Lucille is an above-average version of the classic “troubled teens on the run” story. It’s certainly well done, and even features some breathtaking sequences, but the tale ultimately doesn’t manage to transcend its genre trappings. This wouldn’t be that much of a problem if it wasn’t painfully clear that was exactly what author Ludovic Debeurme was hoping to do.
The plot concerns the titular young girl, an anorexic, alienated teen, who falls for the OCD-plagued Vladimir a.k.a. Arthur, son of a rather nasty alcoholic fisherman. Together the teens flee their families and the quiet French town they call home with the hope of finding happiness, love and perhaps fortune in Italy. And if you give anything for the chances of attaining their goals you’re a far, far more optimistic person than myself. Chances are you’ve also never read or seen Romeo and Juliet, West Side Story, Badlands, Benny and Joon, Splendor in the Grass, or Sid and Nancy.
Debeurme writes with authority and insight about the teens’ inner anxieties and demons. He does particularly well with Lucille, paying attention to how her warped self-image puts her at odds with her obviously loving and well-meaning mother and how difficult it is for her to even sit down for breakfast. At the risk of making wild assumptions, Debeurme is either writing from personal experience, or he must have spent a good deal of research on the disease and its effects to create such a fully rounded character.
The author also spends a great deal of time delving Vladimir’s history, particularly his abusive relationship with his father. Strangely though, not too much is made of his OCD beyond a few strange habits that could easily be passed off as eccentricities. It seems like a missed opportunity.
Debeurme adopts a minimalist, razor-thin style that eschews panel borders in the same manner of Chester Brown’s “Showing Helder". Backgrounds, when offered, are Spartan in appearance—a few trees scattered around to suggest a forest for example. The characters rarely seem to be standing on any solid sort of ground, and even the images themselves appear to float on the page, perhaps intending to give the book a haunting, almost dizzying feel. It’s a method that has both pluses and minuses: The casualness of the presentation hurts the book a little during some
of the more tense, frenzied action sequences, but it also helps convey the main characters’ alienation and self-doubt as they clumsily attempt to connect to each other and the world around them.
But then about two-thirds of the way through the story it takes a wrong turn, as the couple take refuge at the home of a Italian winemaker and the owner’s son takes a predatory interest in Lucille. What was previously a sharp (if occasionally simplistic) character study becomes a flat-out melodrama and upends some of the gravitas that the book had been exhibiting previously. To an extent, this sequence underscores the couple’s naiveté and lowly socio-economic status, but it does so in a rather clumsy way.

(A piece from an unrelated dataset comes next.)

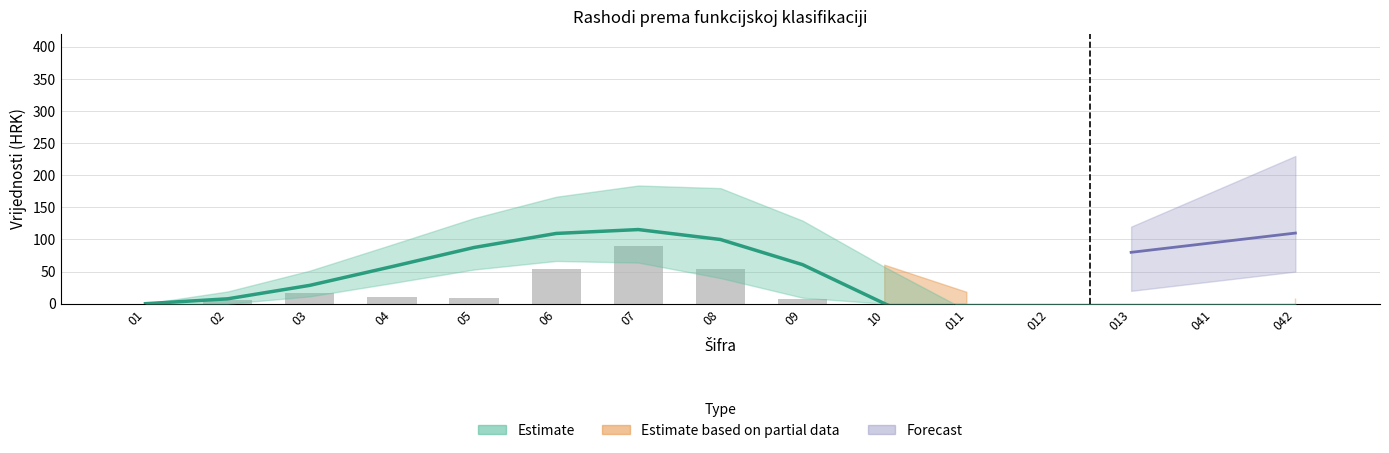

What is the sum of all values?

247.3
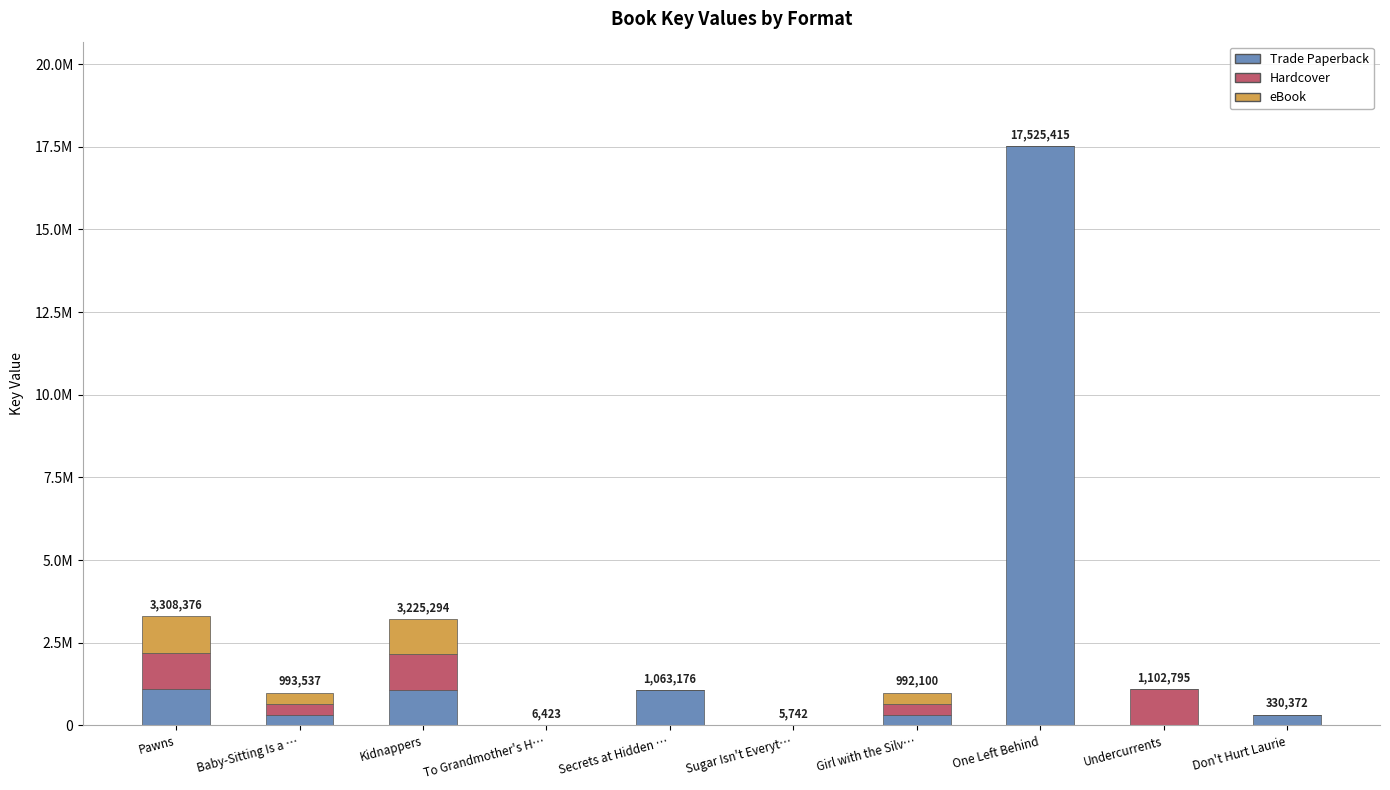

What is the total value across all series at Girl with the Silv…?

992100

On the other end of the spectrum, there are some stunning sequences to be found in these pages, like the one in which young Vladimir counts his dad’s empty beer glasses in the hopes they might leave the bar soon, a bathing sequence in a river, the couple’s initial sexual fumblings – all these and more make Lucille a book worth reading and suggest that Debeurme is a cartoonist worthy of your attention.
But the problem with Lucille is that despite the sensitivity and care he takes with his two leads, the story itself is an overly familiar one, i.e., the young, misunderstood lovers on the run only to find that they can’t escape their own demons. Even the winemaker and his son seem to come from a well-established nouveau riche cliché. Lucille has moments of real beauty and truth, but for all of its assurances, it offers little surprises or revelations.
Is it churlish and unfair to chide a book for being merely very good instead of great? Probably, though I think Debeurme’s ambition invites such comparisons. Certainly it’s those very ambitions that will have me, despite my qualms, seeking out Debeurme’s next book, a sequel to Lucille, when and if it arrives on these shores.